• Your objective: Reproduce the lines below verbatim, omitting the pictures from your output.

(Source records Opens)

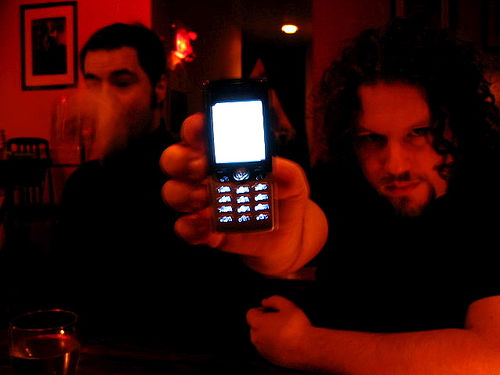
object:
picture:
[0, 0, 500, 375]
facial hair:
[371, 171, 438, 220]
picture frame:
[19, 0, 80, 92]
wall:
[0, 0, 148, 185]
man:
[57, 18, 268, 358]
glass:
[7, 307, 86, 372]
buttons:
[235, 194, 251, 205]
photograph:
[29, 15, 68, 76]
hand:
[245, 292, 318, 371]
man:
[154, 15, 500, 375]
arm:
[308, 293, 500, 373]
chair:
[0, 135, 59, 206]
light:
[280, 22, 300, 35]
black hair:
[305, 17, 499, 209]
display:
[210, 99, 266, 166]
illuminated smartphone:
[199, 75, 280, 238]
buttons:
[215, 184, 232, 194]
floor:
[75, 221, 242, 312]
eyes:
[406, 126, 430, 137]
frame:
[15, 0, 80, 93]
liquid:
[4, 332, 77, 375]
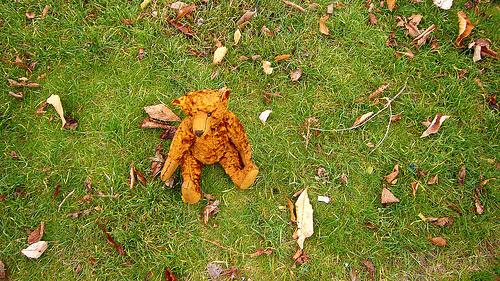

(Source records Closes)

• Your response:
object:
picture:
[0, 0, 500, 375]
facial hair:
[371, 171, 438, 220]
picture frame:
[19, 0, 80, 92]
wall:
[0, 0, 148, 185]
man:
[57, 18, 268, 358]
glass:
[7, 307, 86, 372]
buttons:
[235, 194, 251, 205]
photograph:
[29, 15, 68, 76]
hand:
[245, 292, 318, 371]
man:
[154, 15, 500, 375]
arm:
[308, 293, 500, 373]
chair:
[0, 135, 59, 206]
light:
[280, 22, 300, 35]
black hair:
[305, 17, 499, 209]
display:
[210, 99, 266, 166]
illuminated smartphone:
[199, 75, 280, 238]
buttons:
[215, 184, 232, 194]
floor:
[75, 221, 242, 312]
eyes:
[406, 126, 430, 137]
frame:
[15, 0, 80, 93]
liquid:
[4, 332, 77, 375]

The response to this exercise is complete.